Reason for PBAC rejection of cancer medicines important for patients and doctors


31 Jan 2017

More clarity around the reasons cancer medicines are rejected by the Pharmaceutical Benefits Advisory Committee (PBAC) would better inform discussions between clinicians and their patients, a medical oncologist says.

Dr Deme Karikios, who practices at the Nepean Hospital and is a PhD candidate with the University of Sydney’s NHMRC Clinical Trials Centre, said inadequate cost-effectiveness and uncertainty about the clinical and economic evidence for anti-cancer drugs were the most frequent reasons for rejection.

In a review of all 213 cancer medicine submissions to the PBAC between 2005 and 2014, Dr Karikios found an overall rejection rate of about 56%. The submissions covered 110 unique indications for 60 cancer medicines.

Most drugs (69%) were rejected at least once however 83% were eventually listed on the PBS during the study period. The PBAC rejection rate of initial submissions was higher during the second half of the study period than the first.

The review found sources of uncertainly for the PBAC included aspects of clinical trial design, applicability of overseas evidence to Australia, and flaws in economic modeling.

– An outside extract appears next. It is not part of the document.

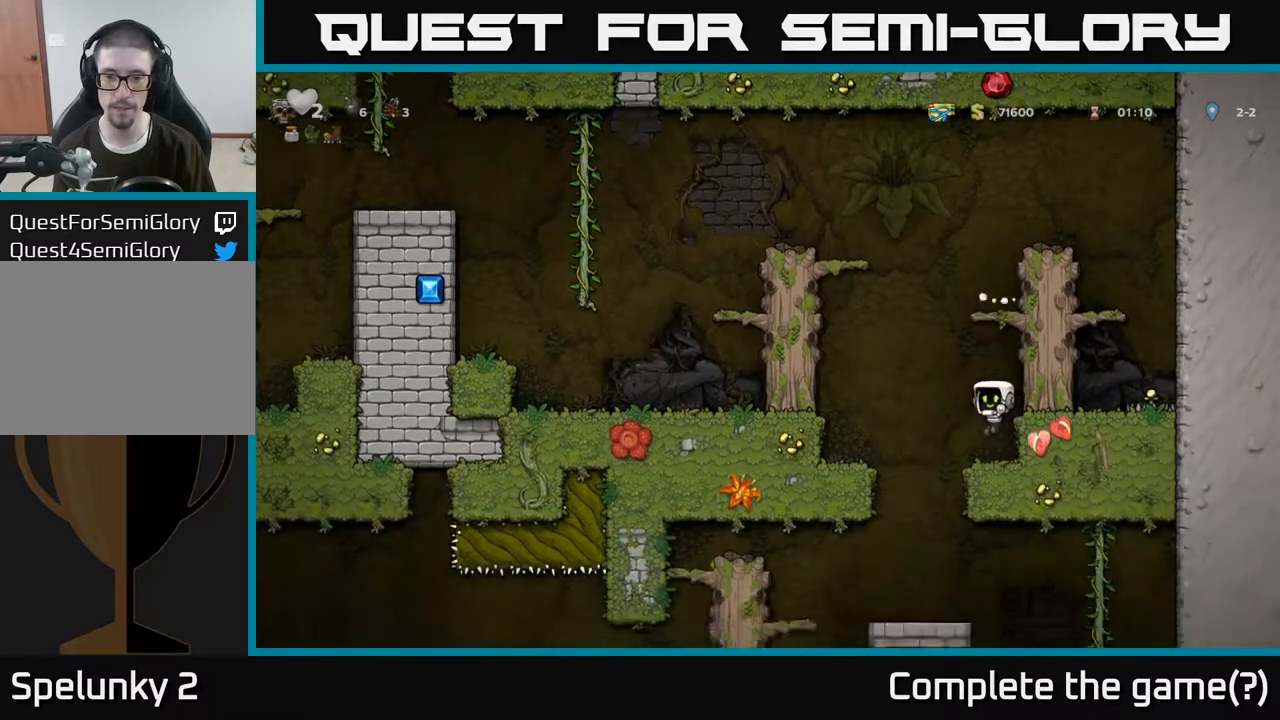
{"dt_ms": 500, "buttons": [], "right_stick": "center", "events": []}
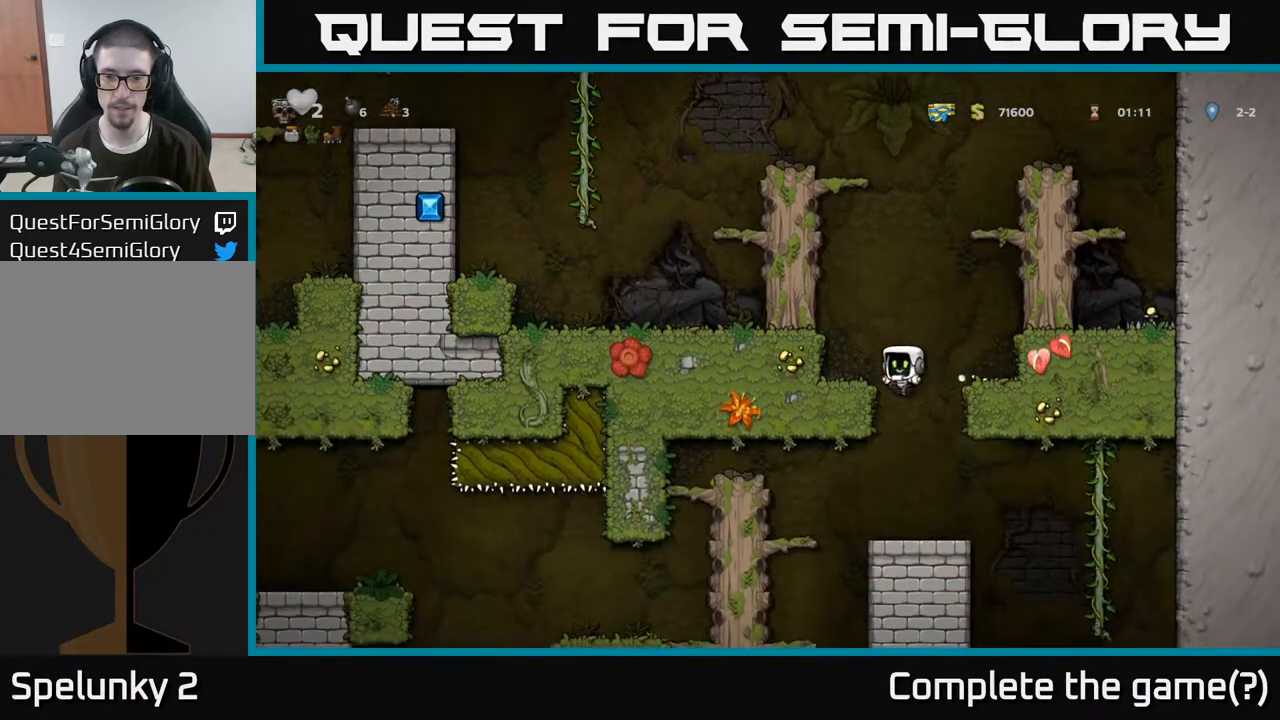
{"dt_ms": 500, "buttons": [], "right_stick": "center", "events": []}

“Some applications are based on comparisons with a standard of care in an overseas trial which may not be the standard of care in Australia. Clinical trial design is also slowly changing to accommodate smaller numbers of participants as we move towards more targeted treatments,” Dr Karikios said.

He told the limbic surveys showed almost all of his colleagues have recently discussed unfunded cancer medicines with their patients, compared to about half of medical oncologists 10 years ago.

“Most of us think it is unethical not to discuss all options – including unfunded medicines – with our patients. However the potential to cause financial harm to our patients is a new and growing issue.”

He said Australia still had the best system for public funding of medicines but better understanding of exactly why a drug was rejected would inform decision-making.

“Shifting the conversations to cost of treatment is tricky and doctors are still learning how to do it. We might be able to talk about the risk of adverse effects with a particular drug but we’re less comfortable asking patients what privately funding $5,000 per month might mean to them.”